A redação da Constituição de 1969 foi mantida no texto constitucional de 1988 (artigo 84, XII). Diante da manutenção dos textos aplicáveis ao indulto, a interpretação se mantém. Diz a Constituição que o indulto poderá ser concedido pelo Presidente (ou autoridades que obtiverem sua delegação, nos termos do parágrafo único do artigo 84), com audiência, se necessário, dos órgãos instituídos em lei.

A expressão "se necessário", torna o dispositivo uma norma de eficácia contida, ou seja, autoriza o legislador infraconstitucional a regulamentar e, eventualmente, restringir o alcance da competência atribuída ao presidente da República.

Portanto, o referido termo faz uma remissão obrigatória à legislação infraconstitucional e só poderia ser interpretada como compatível com uma avaliação discricionária do presidente da República se a lei não dispusesse de forma contrária. Ocorre que a LEP, posterior à Constituição de 1969, estabelece que a audiência dos órgãos instituídos em lei, em especial o Conselho Penitenciário e a direção do estabelecimento prisional, é obrigatória para o indulto individual.

Inexiste na LEP, portanto, previsão de indulto espontâneo. O presidente da República sequer tem a iniciativa para apresentar o pedido, sendo o termo autoridade administrativa reservado a quem detém a competência para administrar o estabelecimento prisional de execução da pena. É, portanto, a autoridade que administra o estabelecimento.

Alguns caminhos processuais podem ser utilizados para questionar o decreto. Qualquer um dos legitimados ativos universais[2] pode se utilizar da Arguição de Descumprimento de Preceito Fundamental (ADPF), para pedir a declaração de não recepção da norma inconstitucional, haja visto que o artigo 734 in fine do Código de Processo Penal foi revogado pela Constituição de 1946.

Instruções:
A. Transcreva literalmente o trecho do texto sobre o indulto que vai desde "Portanto, o referido" até "o indulto individual.".
B. Com base no texto sobre o indulto, responda:
(i) Em qual artigo e inciso da Constituição de 1988 foi mantida a redação da Constituição de 1969?
(ii) Segundo a LEP, a audiência de quais órgãos é obrigatória para o indulto individual?
(iii) Qual instrumento processual qualquer dos legitimados ativos universais pode utilizar para pedir a declaração de não recepção da norma?

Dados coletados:

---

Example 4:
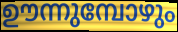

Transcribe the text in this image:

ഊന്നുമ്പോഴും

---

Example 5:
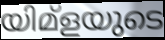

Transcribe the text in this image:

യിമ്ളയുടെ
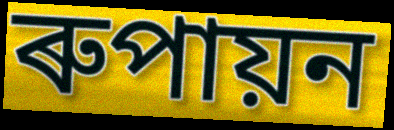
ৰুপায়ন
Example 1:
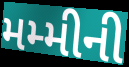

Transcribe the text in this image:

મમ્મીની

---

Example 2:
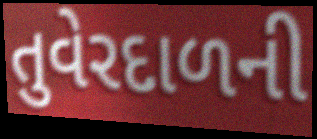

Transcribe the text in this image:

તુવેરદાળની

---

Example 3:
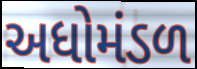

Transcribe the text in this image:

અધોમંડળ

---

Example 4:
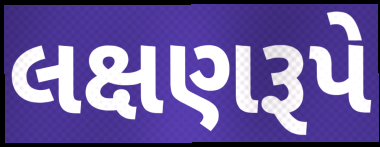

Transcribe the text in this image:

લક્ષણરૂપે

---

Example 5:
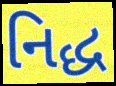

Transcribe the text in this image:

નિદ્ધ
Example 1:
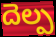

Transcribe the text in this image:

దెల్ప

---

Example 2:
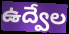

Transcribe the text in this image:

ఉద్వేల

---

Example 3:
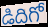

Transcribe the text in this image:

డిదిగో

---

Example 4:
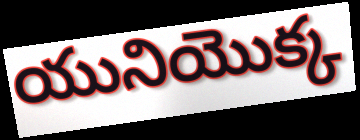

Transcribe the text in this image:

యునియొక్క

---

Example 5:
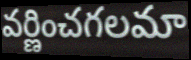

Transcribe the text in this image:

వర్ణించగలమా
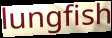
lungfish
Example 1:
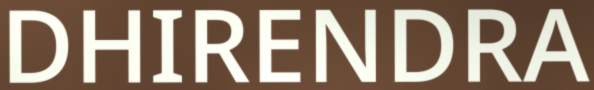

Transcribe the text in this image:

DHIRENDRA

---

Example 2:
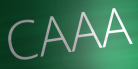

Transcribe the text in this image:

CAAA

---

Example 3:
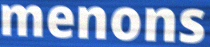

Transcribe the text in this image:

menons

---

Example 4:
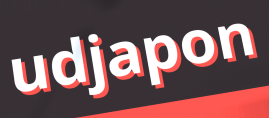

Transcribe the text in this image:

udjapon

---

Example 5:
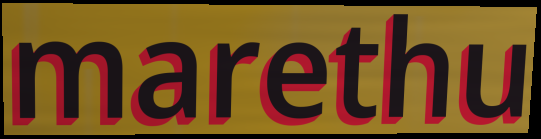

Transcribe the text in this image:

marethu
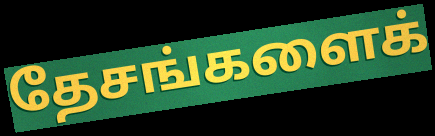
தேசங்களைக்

==

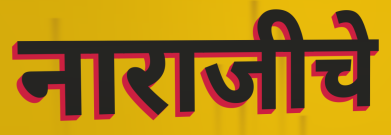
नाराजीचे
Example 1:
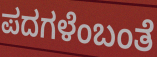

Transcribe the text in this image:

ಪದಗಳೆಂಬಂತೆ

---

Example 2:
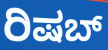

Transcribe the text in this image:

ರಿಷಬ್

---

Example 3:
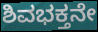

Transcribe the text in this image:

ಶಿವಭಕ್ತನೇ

Respostas:
A.
Portanto, o referido termo faz uma remissão obrigatória à legislação infraconstitucional e só poderia ser interpretada como compatível com uma avaliação discricionária do presidente da República se a lei não dispusesse de forma contrária. Ocorre que a LEP, posterior à Constituição de 1969, estabelece que a audiência dos órgãos instituídos em lei, em especial o Conselho Penitenciário e a direção do estabelecimento prisional, é obrigatória para o indulto individual.

B.
(i) No artigo 84, inciso XII.
(ii) A do Conselho Penitenciário e a da direção do estabelecimento prisional.
(iii) A Arguição de Descumprimento de Preceito Fundamental (ADPF).